Durante décadas, mujeres y niñas han conquistado espacios deportivos propios con el objetivo de competir en condiciones de equidad y seguridad. En disciplinas de contacto, donde la fuerza, la resistencia y la masa corporal pueden representar ventajas significativas, diversas federaciones internacionales han revisado sus reglamentos a partir de estudios científicos y del testimonio de atletas.
Algunas han optado por restringir la participación en determinadas categorías femeninas, mientras otras mantienen criterios basados en niveles hormonales o evaluaciones específicas.
El debate no es sencillo. Por un lado, las personas transgénero reclaman el derecho a participar sin ser discriminadas por su identidad de género. Por otro, numerosas deportistas sostienen que también debe protegerse el derecho de las mujeres a competir en igualdad de condiciones y sin riesgos adicionales.
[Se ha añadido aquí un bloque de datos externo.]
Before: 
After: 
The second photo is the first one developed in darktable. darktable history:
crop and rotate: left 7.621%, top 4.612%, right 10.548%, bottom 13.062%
Ambos planteamientos parten de derechos legítimos que las instituciones deben ponderar con evidencia científica y reglas claras.
La discusión también alcanza los espacios de privacidad. Baños, vestidores y áreas de cambio existen para resguardar la intimidad, especialmente de niñas y adolescentes. Padres de familia, organizaciones civiles y especialistas en protección infantil han expresado inquietudes sobre cómo garantizar ambientes seguros para los menores sin promover actos de discriminación hacia las personas transgénero.
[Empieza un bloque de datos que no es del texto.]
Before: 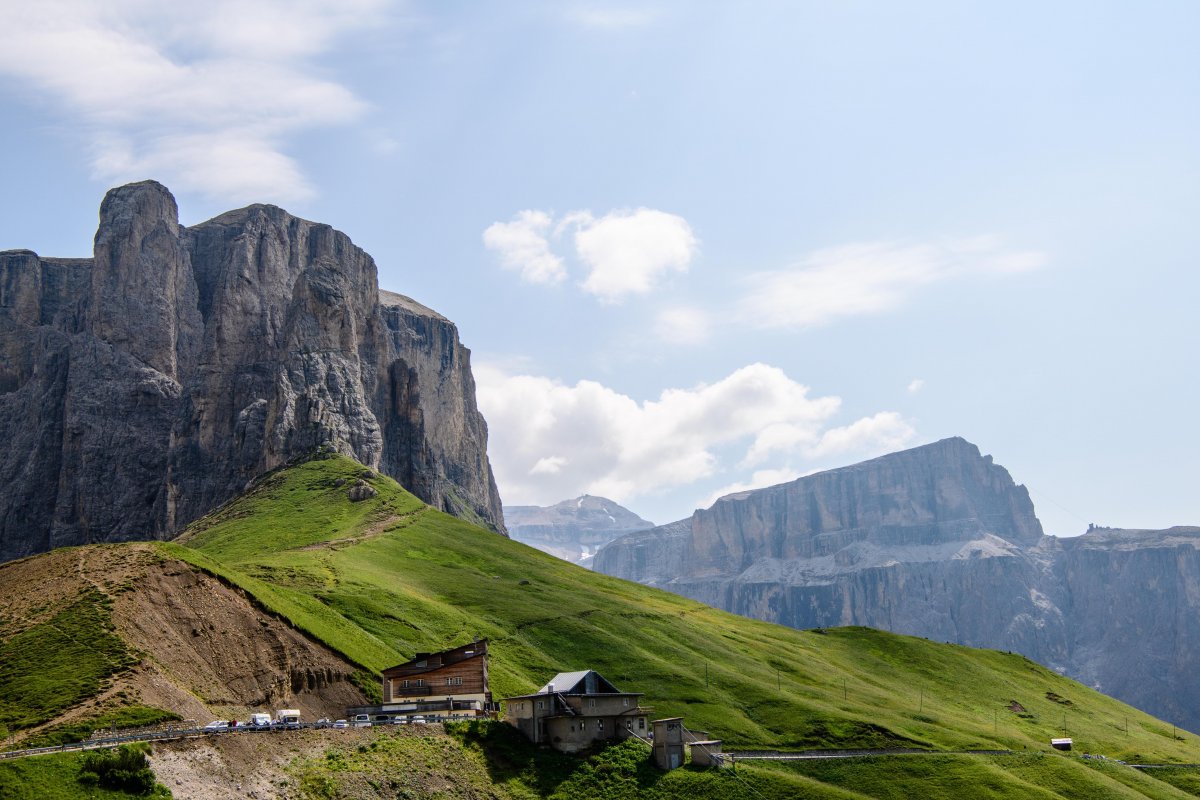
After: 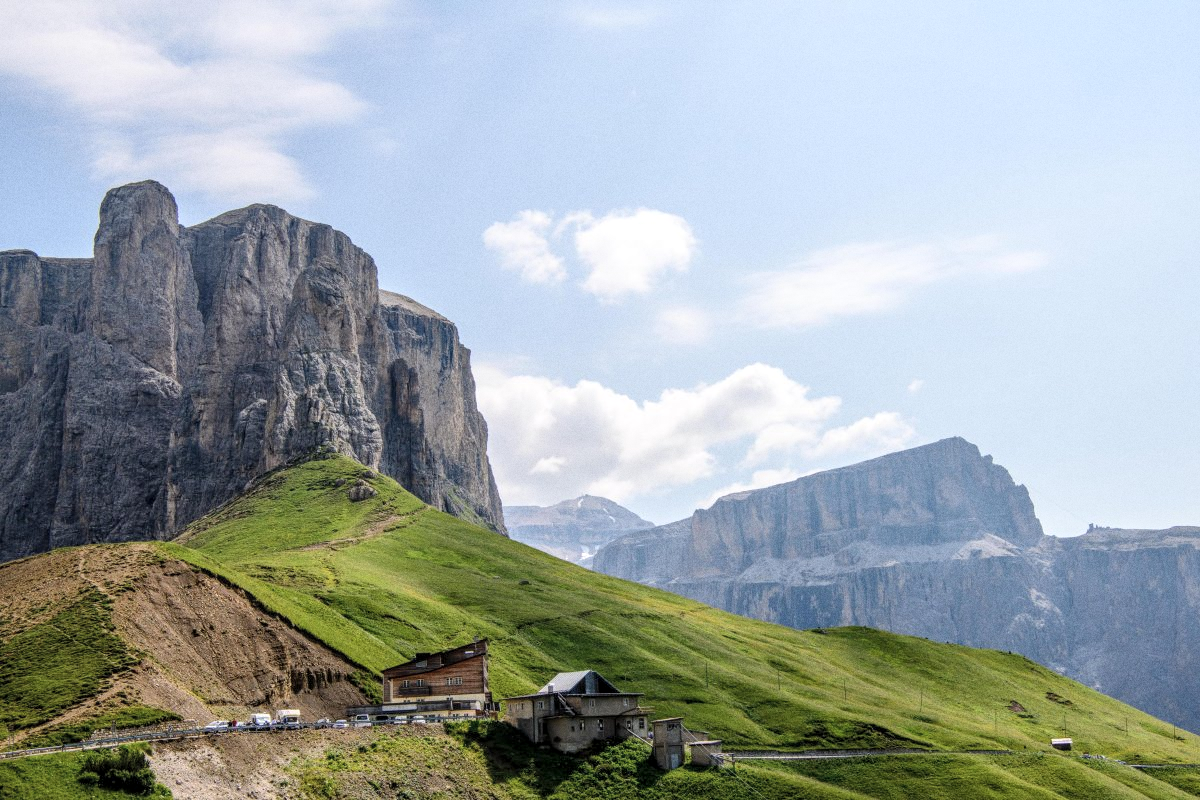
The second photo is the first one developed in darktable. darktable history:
local contrast: on, module defaults
grain: on, module defaults
contrast brightness saturation: brightness 0.13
Es importante subrayar que la identidad transgénero, por sí misma, no convierte a una persona en un riesgo. Vincular automáticamente a una población con conductas delictivas carece de sustento y favorece la estigmatización. No obstante, también es legítimo que la sociedad exija políticas que prioricen la protección de los grupos más vulnerables y establezcan mecanismos que brinden certeza a todos los usuarios de estos espacios.
Los gobiernos enfrentan un desafío complejo: diseñar normas que reconozcan la dignidad de las personas transgénero sin menoscabar los derechos, la seguridad y la privacidad de mujeres y menores de edad. Ignorar cualquiera de las partes solo profundiza la polarización.
En una democracia, los derechos no deberían competir entre sí, sino coexistir mediante reglas equilibradas, sustentadas en evidencia, respeto y diálogo. Cuando el debate abandona los extremos, se vuelve posible construir soluciones que protejan tanto la inclusión como la seguridad y la confianza de toda la sociedad.